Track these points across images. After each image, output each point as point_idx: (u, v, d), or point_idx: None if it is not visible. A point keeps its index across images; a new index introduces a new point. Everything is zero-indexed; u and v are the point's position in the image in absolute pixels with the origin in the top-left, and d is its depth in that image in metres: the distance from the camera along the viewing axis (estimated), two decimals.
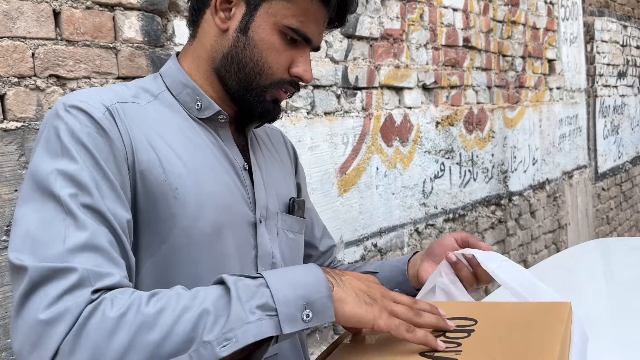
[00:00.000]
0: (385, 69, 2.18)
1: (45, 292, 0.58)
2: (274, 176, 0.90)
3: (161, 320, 0.58)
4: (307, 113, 1.87)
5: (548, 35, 3.50)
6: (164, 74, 0.83)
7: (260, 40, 0.78)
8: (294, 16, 0.78)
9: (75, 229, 0.63)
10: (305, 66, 0.81)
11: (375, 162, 2.15)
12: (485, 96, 2.84)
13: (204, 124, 0.81)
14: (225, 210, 0.78)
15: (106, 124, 0.70)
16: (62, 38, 1.21)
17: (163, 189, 0.73)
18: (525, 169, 3.25)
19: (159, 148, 0.74)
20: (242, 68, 0.79)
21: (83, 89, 0.78)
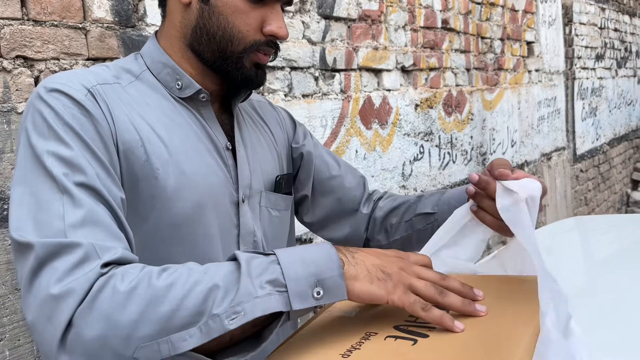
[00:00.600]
0: (364, 50, 2.17)
1: (53, 267, 0.59)
2: (260, 153, 0.90)
3: (171, 293, 0.58)
4: (285, 95, 1.85)
5: (527, 17, 3.51)
6: (144, 54, 0.83)
7: (223, 5, 0.77)
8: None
9: (72, 206, 0.63)
10: (278, 22, 0.78)
11: (355, 145, 2.15)
12: (464, 78, 2.84)
13: (185, 103, 0.81)
14: (207, 191, 0.78)
15: (88, 104, 0.71)
16: (29, 18, 1.18)
17: (144, 169, 0.73)
18: (504, 150, 3.28)
19: (141, 128, 0.74)
20: (212, 38, 0.78)
21: (64, 72, 0.77)
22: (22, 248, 0.62)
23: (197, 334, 0.57)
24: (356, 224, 1.06)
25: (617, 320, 1.17)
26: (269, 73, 1.79)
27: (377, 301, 0.62)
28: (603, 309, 1.25)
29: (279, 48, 0.83)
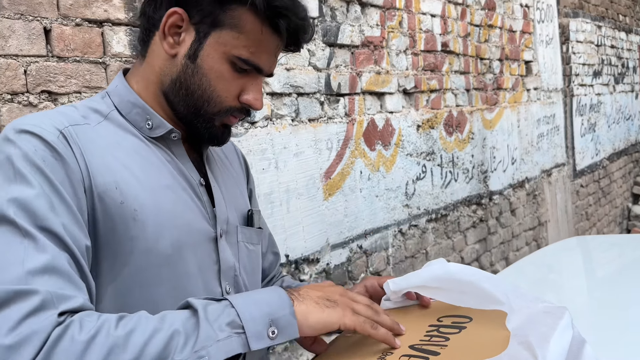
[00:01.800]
0: (367, 75, 2.24)
1: (6, 316, 0.57)
2: (230, 189, 0.90)
3: (132, 341, 0.58)
4: (292, 120, 1.92)
5: (524, 37, 3.60)
6: (111, 93, 0.81)
7: (210, 68, 0.77)
8: (244, 47, 0.76)
9: (35, 251, 0.61)
10: (256, 94, 0.80)
11: (359, 166, 2.21)
12: (464, 99, 2.92)
13: (156, 142, 0.80)
14: (185, 229, 0.77)
15: (60, 147, 0.69)
16: (53, 55, 1.25)
17: (121, 211, 0.71)
18: (504, 168, 3.34)
19: (115, 170, 0.73)
20: (190, 95, 0.78)
21: (32, 114, 0.77)
22: None
23: None
24: None
25: (619, 338, 1.20)
26: (277, 99, 1.86)
27: (331, 327, 0.67)
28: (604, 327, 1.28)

DIRECTIONS FOR THIS TASK
Quote the preceding records in their entirety, excluding every picture.

TASK ANSWER
Track these points across images. After each image, output each point as point_idx: (u, v, d), or point_idx: None if it is not visible. A point keeps its index across images; a new index introduces a new point. Everything is zero-indexed; u and v are the point's position in the image in absolute pixels with the origin in the top-left, and d is its depth in that image in metres: the distance from the camera along the viewing axis (estimated), two decimals.
[00:00.000]
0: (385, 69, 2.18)
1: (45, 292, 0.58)
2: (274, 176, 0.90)
3: (161, 320, 0.58)
4: (307, 113, 1.87)
5: (548, 35, 3.50)
6: (164, 74, 0.83)
7: (260, 40, 0.78)
8: (294, 16, 0.78)
9: (75, 229, 0.63)
10: (305, 66, 0.81)
11: (375, 162, 2.15)
12: (485, 96, 2.84)
13: (204, 124, 0.81)
14: (225, 210, 0.78)
15: (106, 124, 0.70)
16: (62, 38, 1.21)
17: (163, 189, 0.73)
18: (525, 169, 3.25)
19: (159, 148, 0.74)
20: (242, 68, 0.79)
21: (83, 89, 0.78)
[00:00.600]
0: (364, 50, 2.17)
1: (53, 267, 0.59)
2: (260, 153, 0.90)
3: (171, 293, 0.58)
4: (285, 95, 1.85)
5: (527, 17, 3.51)
6: (144, 54, 0.83)
7: (223, 5, 0.77)
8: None
9: (72, 206, 0.63)
10: (278, 22, 0.78)
11: (355, 145, 2.15)
12: (464, 78, 2.84)
13: (185, 103, 0.81)
14: (207, 191, 0.78)
15: (88, 104, 0.71)
16: (29, 18, 1.18)
17: (144, 169, 0.73)
18: (504, 150, 3.28)
19: (141, 128, 0.74)
20: (212, 38, 0.78)
21: (64, 72, 0.77)
22: (22, 248, 0.62)
23: (197, 334, 0.57)
24: (356, 224, 1.06)
25: (617, 320, 1.17)
26: (269, 73, 1.79)
27: (377, 301, 0.62)
28: (603, 309, 1.25)
29: (279, 48, 0.83)
[00:01.800]
0: (367, 75, 2.24)
1: (6, 316, 0.57)
2: (230, 189, 0.90)
3: (132, 341, 0.58)
4: (292, 120, 1.92)
5: (524, 37, 3.60)
6: (111, 93, 0.81)
7: (210, 68, 0.77)
8: (244, 47, 0.76)
9: (35, 251, 0.61)
10: (256, 94, 0.80)
11: (359, 166, 2.21)
12: (464, 99, 2.92)
13: (156, 142, 0.80)
14: (185, 229, 0.77)
15: (60, 147, 0.69)
16: (53, 55, 1.25)
17: (121, 211, 0.71)
18: (504, 168, 3.34)
19: (115, 170, 0.73)
20: (190, 95, 0.78)
21: (32, 114, 0.77)
22: None
23: None
24: None
25: (619, 338, 1.20)
26: (277, 99, 1.86)
27: (331, 327, 0.67)
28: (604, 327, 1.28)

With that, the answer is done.